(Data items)
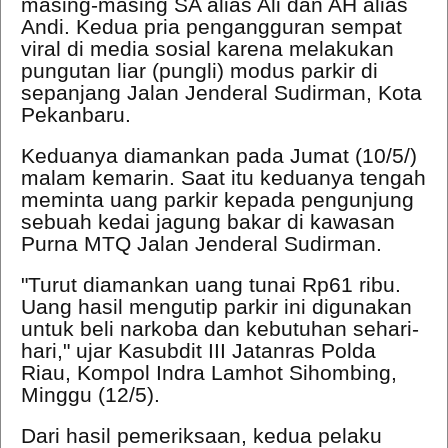
masing-masing SA alias Ali dan AH alias
Andi. Kedua pria pengangguran sempat
viral di media sosial karena melakukan
pungutan liar (pungli) modus parkir di
sepanjang Jalan Jenderal Sudirman, Kota
Pekanbaru.
Keduanya diamankan pada Jumat (10/5/)
malam kemarin. Saat itu keduanya tengah
meminta uang parkir kepada pengunjung
sebuah kedai jagung bakar di kawasan
Purna MTQ Jalan Jenderal Sudirman.
"Turut diamankan uang tunai Rp61 ribu.
Uang hasil mengutip parkir ini digunakan
untuk beli narkoba dan kebutuhan sehari-
hari," ujar Kasubdit III Jatanras Polda
Riau, Kompol Indra Lamhot Sihombing,
Minggu (12/5).
Dari hasil pemeriksaan, kedua pelaku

* _WORK ORDER_:
Set down a word-for-word copy of the records, dropping any picture.

* _REPLY TO THE EXERCISE_:
masing-masing SA alias Ali dan AH alias
Andi. Kedua pria pengangguran sempat
viral di media sosial karena melakukan
pungutan liar (pungli) modus parkir di
sepanjang Jalan Jenderal Sudirman, Kota
Pekanbaru.
Keduanya diamankan pada Jumat (10/5/)
malam kemarin. Saat itu keduanya tengah
meminta uang parkir kepada pengunjung
sebuah kedai jagung bakar di kawasan
Purna MTQ Jalan Jenderal Sudirman.
"Turut diamankan uang tunai Rp61 ribu.
Uang hasil mengutip parkir ini digunakan
untuk beli narkoba dan kebutuhan sehari-
hari," ujar Kasubdit III Jatanras Polda
Riau, Kompol Indra Lamhot Sihombing,
Minggu (12/5).
Dari hasil pemeriksaan, kedua pelaku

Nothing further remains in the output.